Joseph Tan, director and Asian chief economist at Credit Suisse's private banking division, sounds the same note. He may be forecasting 6 per cent GDP growth for Hong Kong this year, but sees some risks to the up side and is quick to quell any runaway sense of optimism.
Tan highlights the need for Hong Kong employers to be fast on their feet and not to assume that emergence from recession will mean a return to the trade patterns and business models of the past.
He describes the local economy as being at a "point of inflection". Fundamentally, it is still open, export dependent, and leveraged towards high growth and international trade. Assuming no major defaults or further shocks occur in Europe or the United States, there is going to be a "slow grind upwards", from which Hong Kong will benefit. But in terms of broader long-term strategy, Tan contends the focus must shift.

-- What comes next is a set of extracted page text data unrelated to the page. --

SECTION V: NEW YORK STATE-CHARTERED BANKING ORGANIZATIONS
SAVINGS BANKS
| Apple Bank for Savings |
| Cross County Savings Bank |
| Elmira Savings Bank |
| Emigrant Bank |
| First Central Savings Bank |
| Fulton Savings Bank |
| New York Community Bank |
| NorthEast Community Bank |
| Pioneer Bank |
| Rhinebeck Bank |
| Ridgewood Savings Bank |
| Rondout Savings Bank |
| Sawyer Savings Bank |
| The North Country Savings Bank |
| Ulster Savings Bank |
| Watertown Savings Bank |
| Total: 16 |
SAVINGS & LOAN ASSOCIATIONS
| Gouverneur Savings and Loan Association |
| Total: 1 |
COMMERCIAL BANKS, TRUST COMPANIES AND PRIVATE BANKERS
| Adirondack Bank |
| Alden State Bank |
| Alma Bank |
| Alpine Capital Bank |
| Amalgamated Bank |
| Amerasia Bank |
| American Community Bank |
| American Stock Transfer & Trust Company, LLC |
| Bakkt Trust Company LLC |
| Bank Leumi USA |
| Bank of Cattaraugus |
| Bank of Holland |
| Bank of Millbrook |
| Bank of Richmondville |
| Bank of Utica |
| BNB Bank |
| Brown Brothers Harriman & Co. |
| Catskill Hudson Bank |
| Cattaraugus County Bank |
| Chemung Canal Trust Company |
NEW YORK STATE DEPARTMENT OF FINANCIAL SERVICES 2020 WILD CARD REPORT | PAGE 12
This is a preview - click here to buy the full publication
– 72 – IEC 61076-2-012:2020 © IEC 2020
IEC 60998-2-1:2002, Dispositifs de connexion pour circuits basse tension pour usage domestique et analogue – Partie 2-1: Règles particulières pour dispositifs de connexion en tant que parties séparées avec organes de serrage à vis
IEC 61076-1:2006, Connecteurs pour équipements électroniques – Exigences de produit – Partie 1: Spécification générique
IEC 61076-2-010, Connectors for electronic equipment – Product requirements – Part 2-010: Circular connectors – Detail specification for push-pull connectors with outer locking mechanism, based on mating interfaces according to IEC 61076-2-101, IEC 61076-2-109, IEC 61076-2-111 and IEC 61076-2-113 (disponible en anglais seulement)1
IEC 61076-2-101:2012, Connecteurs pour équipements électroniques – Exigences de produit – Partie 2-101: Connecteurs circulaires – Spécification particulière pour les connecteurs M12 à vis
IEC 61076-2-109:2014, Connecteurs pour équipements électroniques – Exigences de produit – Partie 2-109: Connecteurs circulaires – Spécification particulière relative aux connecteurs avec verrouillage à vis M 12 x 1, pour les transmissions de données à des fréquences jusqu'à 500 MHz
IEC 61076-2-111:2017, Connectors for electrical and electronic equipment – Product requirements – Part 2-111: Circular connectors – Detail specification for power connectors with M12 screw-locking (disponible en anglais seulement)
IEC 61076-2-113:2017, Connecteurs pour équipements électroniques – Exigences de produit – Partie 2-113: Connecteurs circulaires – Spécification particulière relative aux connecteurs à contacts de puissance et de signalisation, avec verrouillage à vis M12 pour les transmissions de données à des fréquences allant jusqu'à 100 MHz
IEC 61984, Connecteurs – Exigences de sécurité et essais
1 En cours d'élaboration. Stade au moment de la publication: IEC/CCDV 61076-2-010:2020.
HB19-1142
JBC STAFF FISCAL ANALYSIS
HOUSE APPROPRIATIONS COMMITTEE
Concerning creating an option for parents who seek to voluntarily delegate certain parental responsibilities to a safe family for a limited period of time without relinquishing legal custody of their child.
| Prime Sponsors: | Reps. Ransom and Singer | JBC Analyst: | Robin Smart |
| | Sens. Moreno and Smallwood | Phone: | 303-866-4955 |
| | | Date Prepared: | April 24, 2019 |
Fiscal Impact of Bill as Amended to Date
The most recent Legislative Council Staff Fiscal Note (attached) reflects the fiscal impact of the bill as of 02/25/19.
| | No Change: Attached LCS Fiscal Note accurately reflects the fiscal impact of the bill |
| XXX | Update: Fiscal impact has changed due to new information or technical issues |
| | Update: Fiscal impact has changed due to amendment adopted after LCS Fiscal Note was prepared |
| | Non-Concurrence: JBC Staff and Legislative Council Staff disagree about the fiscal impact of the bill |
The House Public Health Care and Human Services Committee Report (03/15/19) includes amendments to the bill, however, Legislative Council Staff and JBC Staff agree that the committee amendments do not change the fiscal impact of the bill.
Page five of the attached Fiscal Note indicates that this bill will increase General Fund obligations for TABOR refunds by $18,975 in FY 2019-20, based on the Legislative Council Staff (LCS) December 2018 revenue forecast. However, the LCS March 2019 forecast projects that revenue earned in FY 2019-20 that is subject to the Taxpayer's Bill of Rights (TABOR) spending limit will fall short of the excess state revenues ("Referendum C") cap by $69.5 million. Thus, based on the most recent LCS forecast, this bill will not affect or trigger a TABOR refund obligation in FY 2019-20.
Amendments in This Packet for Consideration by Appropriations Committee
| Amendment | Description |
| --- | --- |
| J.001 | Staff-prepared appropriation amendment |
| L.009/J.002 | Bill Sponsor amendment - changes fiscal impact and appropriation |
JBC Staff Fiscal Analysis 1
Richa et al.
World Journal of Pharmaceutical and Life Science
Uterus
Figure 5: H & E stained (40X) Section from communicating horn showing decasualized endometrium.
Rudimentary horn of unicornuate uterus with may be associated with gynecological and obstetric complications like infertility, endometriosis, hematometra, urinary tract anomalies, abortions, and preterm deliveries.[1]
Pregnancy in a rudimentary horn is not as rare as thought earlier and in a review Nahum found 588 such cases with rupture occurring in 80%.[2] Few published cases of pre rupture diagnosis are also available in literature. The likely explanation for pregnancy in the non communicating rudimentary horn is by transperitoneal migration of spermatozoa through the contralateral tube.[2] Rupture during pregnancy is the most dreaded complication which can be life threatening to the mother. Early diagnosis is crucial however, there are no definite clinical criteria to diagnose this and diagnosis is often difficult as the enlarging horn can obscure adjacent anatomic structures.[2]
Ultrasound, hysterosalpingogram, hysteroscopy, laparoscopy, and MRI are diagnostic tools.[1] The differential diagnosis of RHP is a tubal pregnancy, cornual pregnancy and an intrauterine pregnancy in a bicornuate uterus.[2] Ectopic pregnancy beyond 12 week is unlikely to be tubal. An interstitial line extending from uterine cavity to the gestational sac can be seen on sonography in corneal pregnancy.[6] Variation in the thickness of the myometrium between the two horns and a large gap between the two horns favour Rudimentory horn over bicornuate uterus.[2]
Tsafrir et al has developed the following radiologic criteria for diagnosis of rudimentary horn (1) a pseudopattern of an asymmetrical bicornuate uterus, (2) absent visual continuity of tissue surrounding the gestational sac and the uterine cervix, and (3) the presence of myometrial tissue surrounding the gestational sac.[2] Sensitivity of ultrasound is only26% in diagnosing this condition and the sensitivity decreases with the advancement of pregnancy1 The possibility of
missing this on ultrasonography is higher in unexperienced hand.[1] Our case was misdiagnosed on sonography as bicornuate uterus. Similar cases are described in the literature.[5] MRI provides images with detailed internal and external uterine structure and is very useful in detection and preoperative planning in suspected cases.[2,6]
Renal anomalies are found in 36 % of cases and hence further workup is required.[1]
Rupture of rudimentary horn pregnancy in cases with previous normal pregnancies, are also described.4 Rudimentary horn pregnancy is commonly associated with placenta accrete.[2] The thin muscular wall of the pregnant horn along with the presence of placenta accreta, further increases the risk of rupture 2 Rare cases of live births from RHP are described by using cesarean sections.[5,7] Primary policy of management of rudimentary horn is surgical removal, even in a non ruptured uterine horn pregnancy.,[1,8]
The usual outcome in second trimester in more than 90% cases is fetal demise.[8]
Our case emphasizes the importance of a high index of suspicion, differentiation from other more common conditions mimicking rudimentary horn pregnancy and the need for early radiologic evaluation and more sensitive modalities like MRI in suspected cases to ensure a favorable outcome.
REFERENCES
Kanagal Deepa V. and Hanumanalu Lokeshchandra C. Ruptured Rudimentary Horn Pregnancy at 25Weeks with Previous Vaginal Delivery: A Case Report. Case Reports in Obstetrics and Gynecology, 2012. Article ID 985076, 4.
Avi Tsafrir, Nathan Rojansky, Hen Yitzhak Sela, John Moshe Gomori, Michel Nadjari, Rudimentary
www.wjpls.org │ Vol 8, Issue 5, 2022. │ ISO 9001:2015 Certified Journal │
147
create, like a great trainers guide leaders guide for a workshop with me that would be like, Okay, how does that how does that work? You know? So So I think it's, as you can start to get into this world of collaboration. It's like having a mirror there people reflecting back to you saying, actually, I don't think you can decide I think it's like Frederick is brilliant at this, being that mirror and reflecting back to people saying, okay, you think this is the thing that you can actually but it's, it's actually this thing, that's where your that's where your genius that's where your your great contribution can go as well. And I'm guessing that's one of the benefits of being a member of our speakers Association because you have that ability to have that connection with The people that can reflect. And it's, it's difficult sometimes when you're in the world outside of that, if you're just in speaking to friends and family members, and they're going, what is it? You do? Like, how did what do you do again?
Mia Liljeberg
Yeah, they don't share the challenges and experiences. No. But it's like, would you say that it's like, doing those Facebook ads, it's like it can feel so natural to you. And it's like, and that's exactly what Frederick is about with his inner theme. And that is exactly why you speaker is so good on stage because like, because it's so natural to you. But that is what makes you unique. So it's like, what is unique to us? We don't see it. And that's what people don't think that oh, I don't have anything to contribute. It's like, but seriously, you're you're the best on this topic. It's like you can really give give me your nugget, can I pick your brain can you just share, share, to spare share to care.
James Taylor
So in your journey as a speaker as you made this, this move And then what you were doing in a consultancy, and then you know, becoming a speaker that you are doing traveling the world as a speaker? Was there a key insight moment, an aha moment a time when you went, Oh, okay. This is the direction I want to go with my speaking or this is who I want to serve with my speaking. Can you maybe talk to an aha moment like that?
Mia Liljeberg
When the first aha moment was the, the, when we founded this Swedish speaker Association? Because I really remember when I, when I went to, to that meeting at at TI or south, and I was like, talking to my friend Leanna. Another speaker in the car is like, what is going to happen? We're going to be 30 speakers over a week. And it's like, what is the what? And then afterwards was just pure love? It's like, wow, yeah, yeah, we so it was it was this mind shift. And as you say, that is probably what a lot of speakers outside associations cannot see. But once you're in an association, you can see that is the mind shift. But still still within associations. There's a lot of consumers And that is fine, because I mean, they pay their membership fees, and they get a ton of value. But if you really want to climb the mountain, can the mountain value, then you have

"Hong Kong has the massive benefit of the Chinese hinterland," he says. "You can't compete with such a giant on the manufacturing side, but you can use it to your advantage. Hong Kong needs to create a new service sector focusing on Chinese consumers. With the lift in their purchasing power and the strengthening of the currency, this will be hugely beneficial. But a smooth transition will require education and training, as well as the adaptability to evolve in a short space of time."
City University's economist, Dr Li Kiu-wai, also believes local businesses and job-seekers must rethink their approach. Specifically, they should rediscover the community's can-do approach and entrepreneurial spirit, rather than continually looking to the government to extend support in one form or another.
"Employers must do more to get back to the traditional non-interventionist style, led by the private sector," Li says. "Because of the recession, we expect a lot from the government, but I still believe in the free market and entrepreneurship. If people really are creative, nothing will stop them."